Once I got started,however, i wasn't gonna stop till it was perfect. It took alot of hard work and determination and a few rejections before it came together. But I have to say, that at that time, the input from the then members was amazing. Critical...yes, but entirely supportive of my efforts and constructive in nature.
It was a while, probably 6 months later, before I considered trying my efforts again to create a new skin that would be fantastic,amazing and that would be really popular. But during those 6 months something had happened here at wincustomize.....certain elements had begun to notibibly creep into the comments.
Fuelled egos, more talking about plagurism, ripping, theft of ideas and skins looking 'incredibly similar'to another persons skin all started creeping into the comments on a more regular basis and with stronger emphasis.
Then we have the here and now. Blatent name calling, personal attacks and a much higher tolerance to unconstructive criticism. WHo the hell wants to put in hours of work to a community where such behaviour runs pampant? (..and this IS the place where we get the skins for the product we love so much)!
Who wants to spend hours searching through the skins here to make sure that it doesnt have any resemblance to another persons work? What better a way to kill the aspiration to create?!
Sure, as time passes and more skins come into existance, the ability to be totally original becomes harder and harder, especially when fuelled by such attitudes and comments. Ive seen many skins here that, Ive personalised for my own use...some even to the extent that its a new look and I think a user would like to download it...but it retains an element of someone elses work....so I dare not upload it. Who wants to have their creative zest crushed by the ego of another person?
These things combined, really honestly, just made me give up. Do I have the possibility to be a good contributing skinner...I think so. But now it seems less and less about what I think, but more about what other people think.

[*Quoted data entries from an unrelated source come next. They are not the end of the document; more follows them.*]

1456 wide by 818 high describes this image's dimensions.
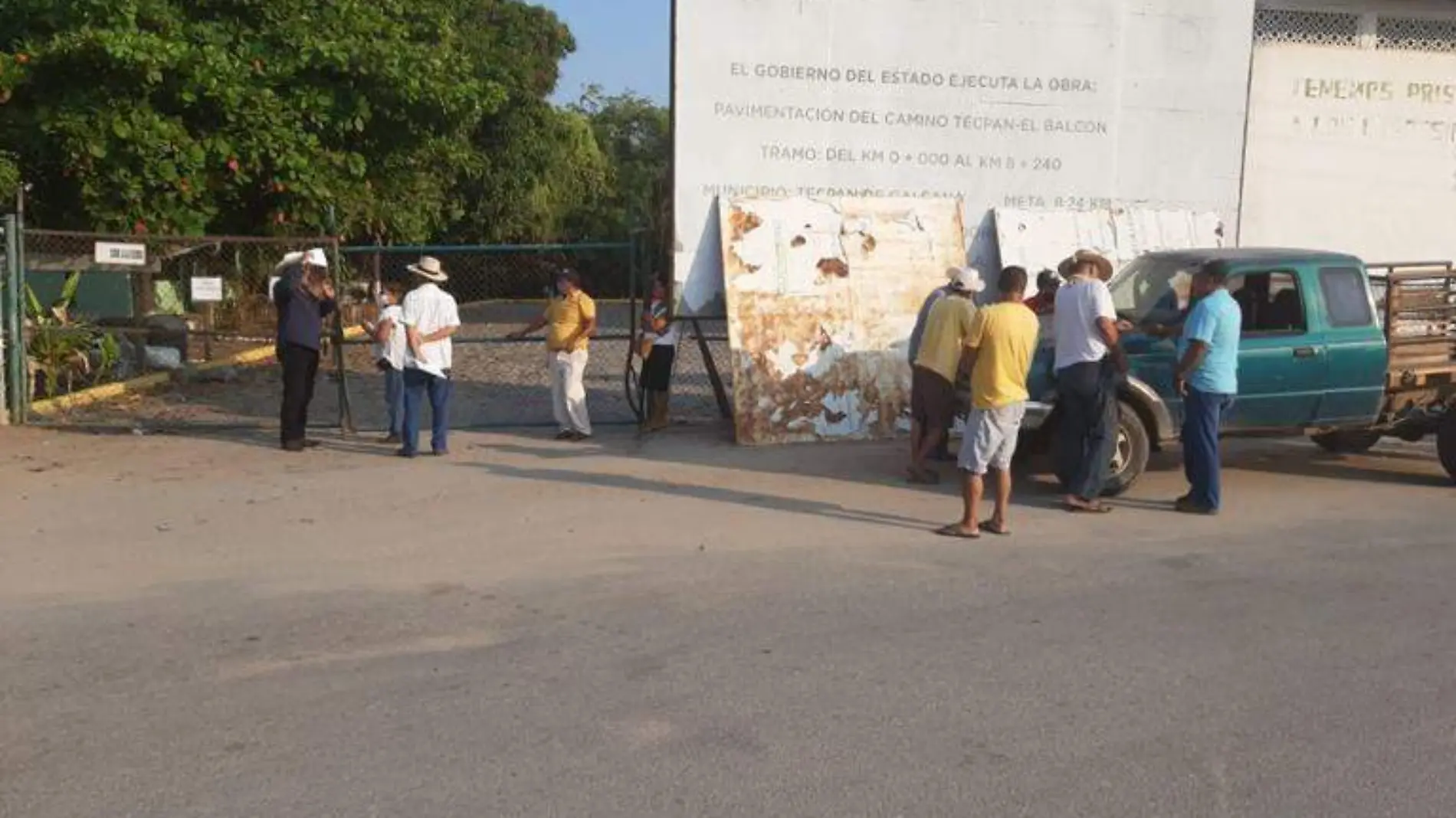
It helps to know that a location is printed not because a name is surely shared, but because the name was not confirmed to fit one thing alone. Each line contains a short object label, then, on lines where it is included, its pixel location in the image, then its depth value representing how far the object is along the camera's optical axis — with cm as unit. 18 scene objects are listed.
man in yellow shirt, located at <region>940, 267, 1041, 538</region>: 818
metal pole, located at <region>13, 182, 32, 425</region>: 1209
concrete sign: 1190
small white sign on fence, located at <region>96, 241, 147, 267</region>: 1255
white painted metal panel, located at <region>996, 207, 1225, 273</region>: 1241
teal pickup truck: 964
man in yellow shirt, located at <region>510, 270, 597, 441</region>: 1173
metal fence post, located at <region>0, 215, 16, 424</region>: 1220
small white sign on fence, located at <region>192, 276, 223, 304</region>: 1259
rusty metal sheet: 1174
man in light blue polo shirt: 889
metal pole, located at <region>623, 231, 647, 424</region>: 1219
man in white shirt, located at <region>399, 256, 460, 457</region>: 1098
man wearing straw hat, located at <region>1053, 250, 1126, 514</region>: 884
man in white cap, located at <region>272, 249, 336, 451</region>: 1135
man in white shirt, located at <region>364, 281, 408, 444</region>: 1146
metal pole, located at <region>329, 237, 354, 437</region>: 1188
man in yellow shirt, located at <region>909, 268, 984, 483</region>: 966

For the people who have been here for a while, I think that we can all see a big change in the dominating attitudes here...and they havent been at all helpful in facilitating enthusiasm or creativity. Some great skinners have come in in the last year or so, but, they too have slowly declined in their input. I wonder if its coz of the above.
I really long for the forum activity of two years ago ... it was inspirational, supportive and full of the 'go for it.....you'll get there' atiitude that encourages those with budding talent to bloom.